THE BREAST: FUNCTIONAL CHANGES AND LACTATION
The maturational changes in hormones from the anterior pituitary gland and ovary are major factors in the development and functioning of the mammary gland. Follicle-stimulating and luteinizing hormones are indispensable for the production of ovarian estrogen and progesterone, which, in turn, control mammary gland development. These are necessary but not sufﬁcient to prepare the breast for lactation.
The mammary gland of a nonpregnant woman is inadequately prepared for secretory activity. Only during pregnancy do those changes normally occur that make milk production possible. In the ﬁrst trimester of pregnancy, the terminal tubules sprouting from the mammary ducts proliferate in order to provide a maximum number of epithelial elements for future acinar formation. In the midtrimester, the reduplicated terminal tubules are grouped together to form large lobules. Their lumina begin to dilate, and the acinar structures thus formed are lined by cuboidal epithelium; occasional acini contain small amounts of colostrum secretion. In the last third of pregnancy, the acini formed in early and midpregnancy are progressively dilated. The high levels of circulating estrogens and progesterone during pregnancy are responsible for these alterations in the breast.
During pregnancy, as estrogen levels increase, there is a parallel hypertrophy and hyperplasia of the pituitary lactotrophs. An increase in prolactin occurs soon after implantation, concomitant with the increase in circulating estrogen. Circulating levels of prolactin steadily increase throughout pregnancy, peaking at about 200 ng/mL during the third trimester. This rise is in parallel with the continued increase in circulating estrogen levels over this time. Despite these elevated prolactin levels, lactation does not occur because estrogen inhibits the action of prolactin on the breast (most likely blocking interaction with the prolactin receptor).
Following childbirth, active secretion begins in the now maximally dilated acinar structures as a result of the stimulation by prolactin from the anterior pituitary gland and by the nursing of the infant. A day or two following delivery of the placenta, both estrogen levels and prolactin levels decline rapidly and lactation is initiated. Prolactin levels reach basal concentrations after 2 to 3 weeks in women who do not breastfeed. In nursing women, basal levels of prolactin decline to the nonpregnant range within 6 months after parturition; after each act of suckling, prolactin increases markedly.

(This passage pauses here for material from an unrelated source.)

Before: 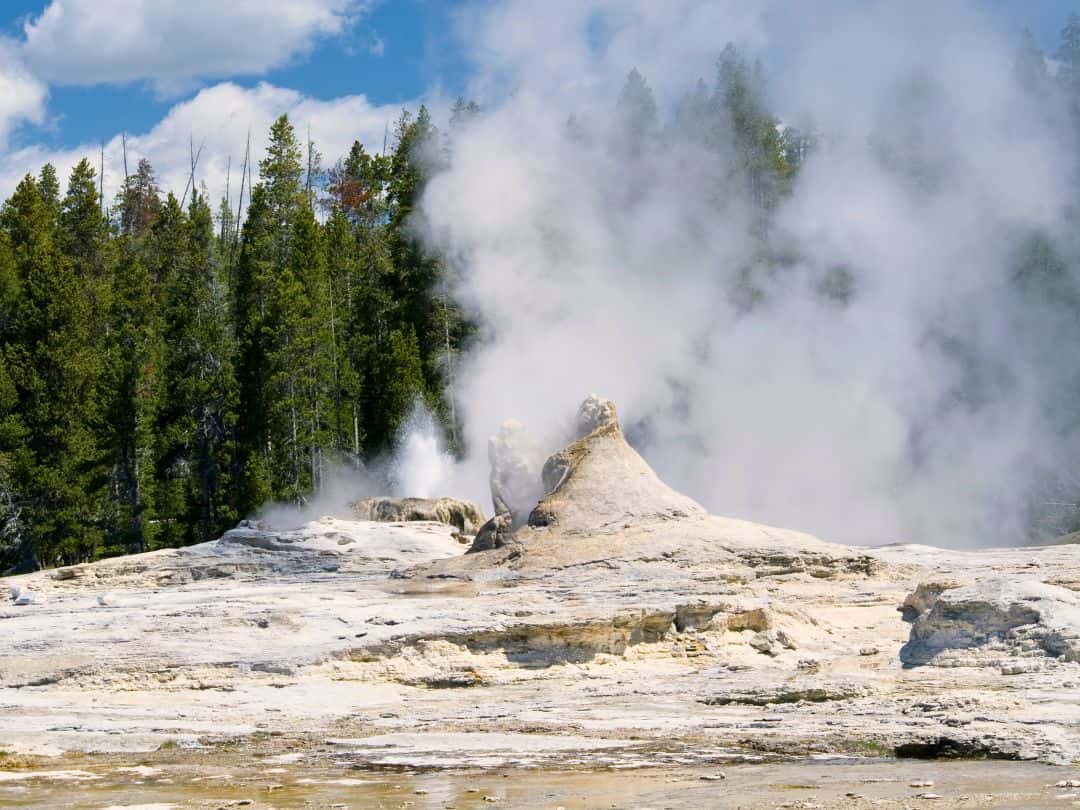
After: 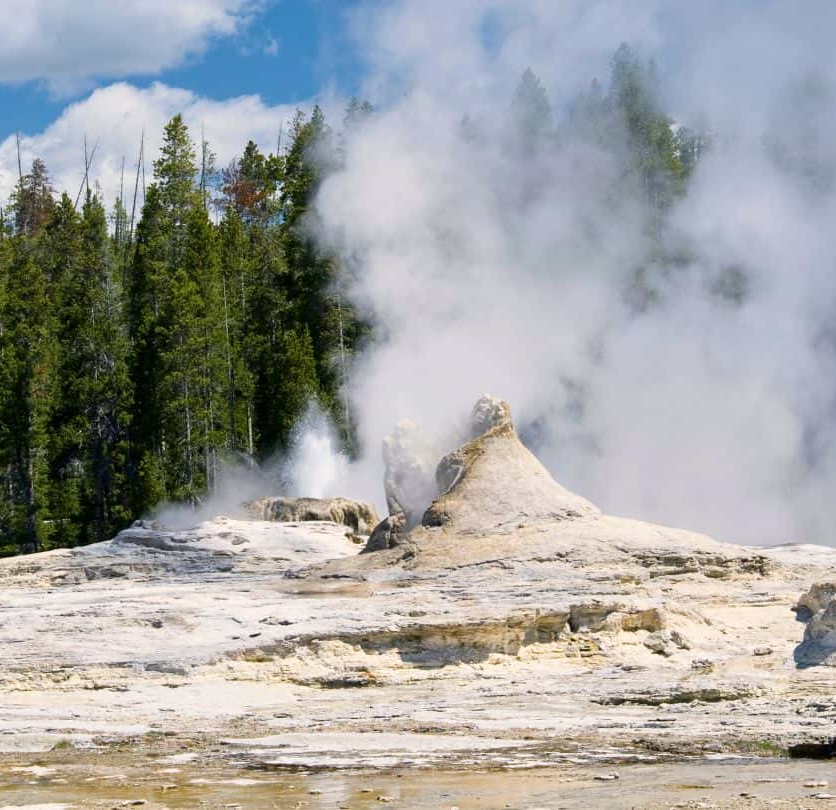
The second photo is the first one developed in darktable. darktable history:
crop: left 9.871%, right 12.687%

Lactation, starting 3 to 4 days after delivery, is stimulated and maintained through the mechanical act of sucking. In addition to prompting a pulse in prolactin, stimulation of the areola causes the secretion of oxytocin, which is responsible for the letdown reﬂex and ductal contraction that expels the milk. Therefore, it is through these feedback mechanisms that suckling ensures further milk production.

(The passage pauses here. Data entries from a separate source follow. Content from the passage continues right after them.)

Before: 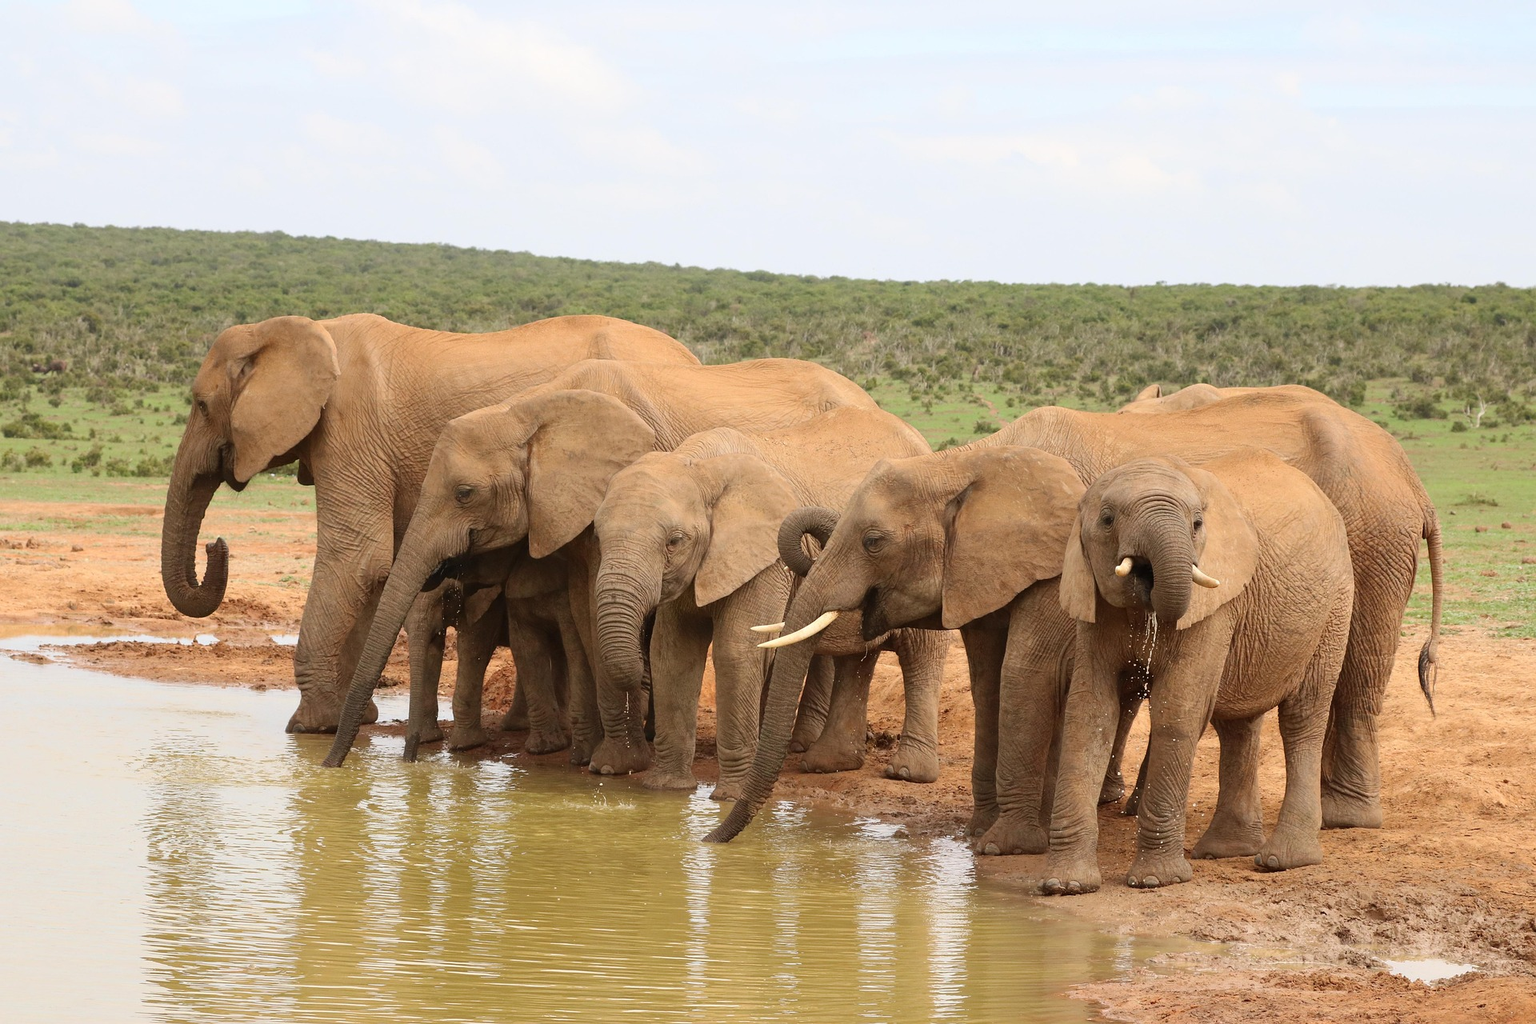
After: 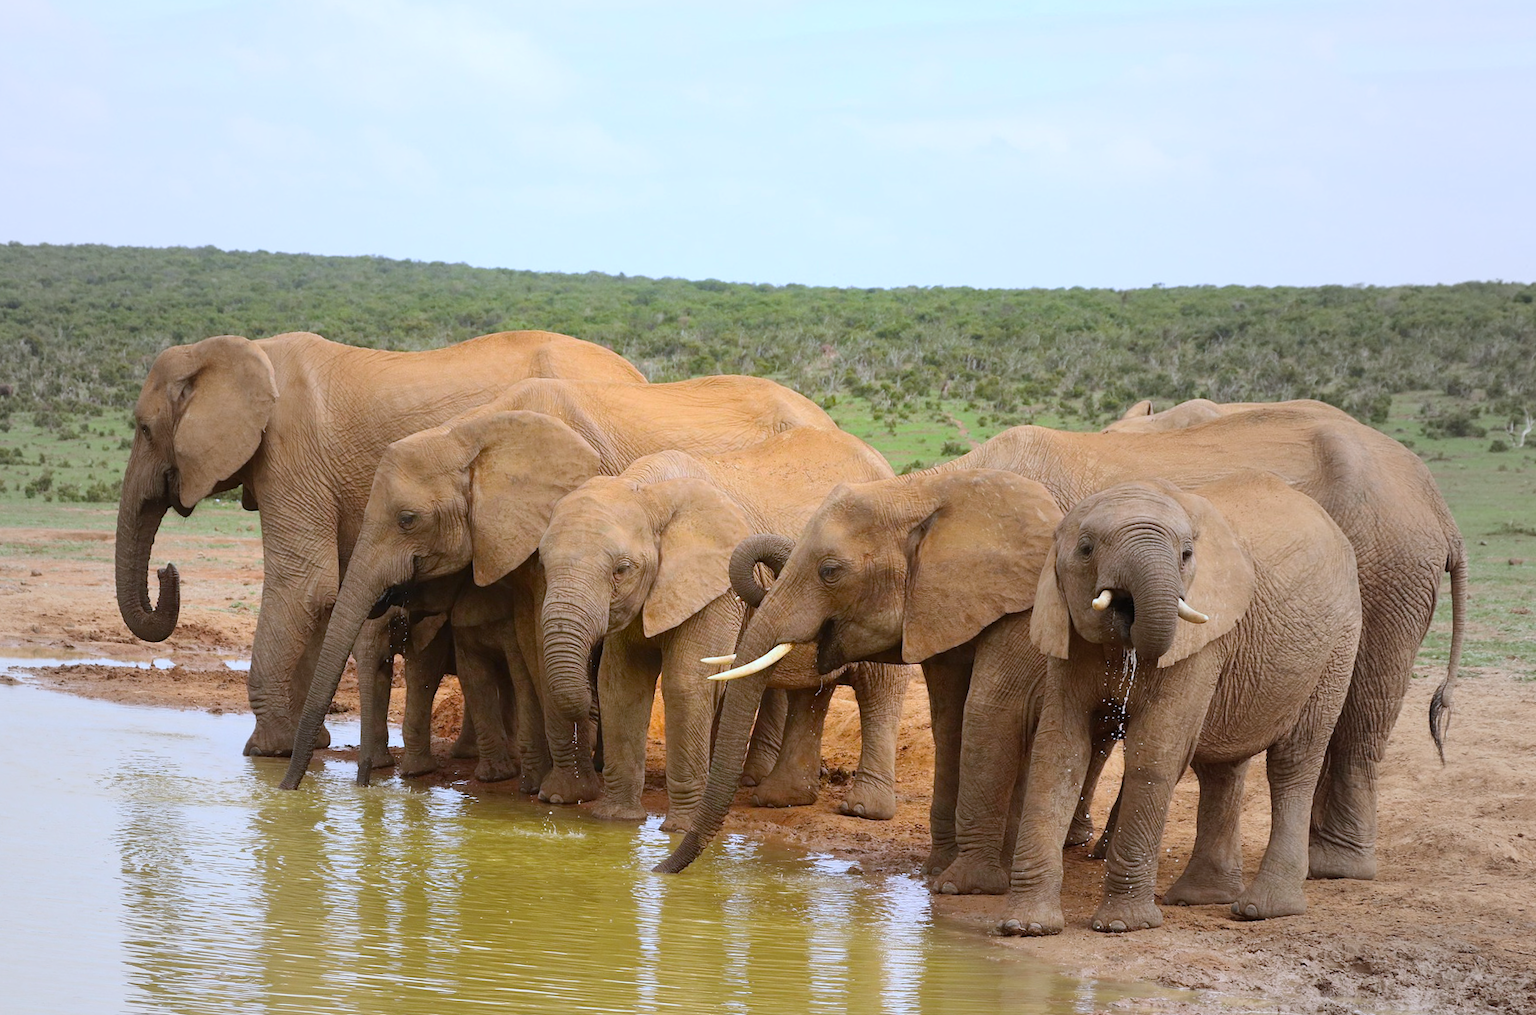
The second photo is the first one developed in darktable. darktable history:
white balance: red 0.948, green 1.02, blue 1.176
color balance rgb: linear chroma grading › global chroma 15%, perceptual saturation grading › global saturation 30%
vignetting: fall-off start 18.21%, fall-off radius 137.95%, brightness -0.207, center (-0.078, 0.066), width/height ratio 0.62, shape 0.59
rotate and perspective: rotation 0.062°, lens shift (vertical) 0.115, lens shift (horizontal) -0.133, crop left 0.047, crop right 0.94, crop top 0.061, crop bottom 0.94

Prolactin has not been shown to affect the macro or microscopic changes in the gland. Its only function is to stimulate milk secretion after the tissues have been previously adequately prepared (by estrogen and progestin). During consistent breastfeeding, follicular ripening and ovulation are suppressed for approximately 6 months.
The secretion of true milk takes place in the epithelial lining of the dilated acini by cuboidal or columnar cells with nuclei at their bases or tips. This epithelium rests on a narrow band of connective tissue that encloses thin-walled capillaries. Secretory globules and desquamated epithelial cells distend the acini and their afferent channels. During the height of lactation, milk secretion and its storage account for one-ﬁfth to one-third of the breast volume.
Nipple and breast stimulation can also increase prolactin levels in the nonpregnant woman. Prolactin levels normally rise following ingestion of the noonday meal and may increase in response to exercise, sleep, and stress. For these reasons, prolactin levels normally ﬂuctuate throughout the day, with maximal levels observed during night time sleep and in the early afternoon.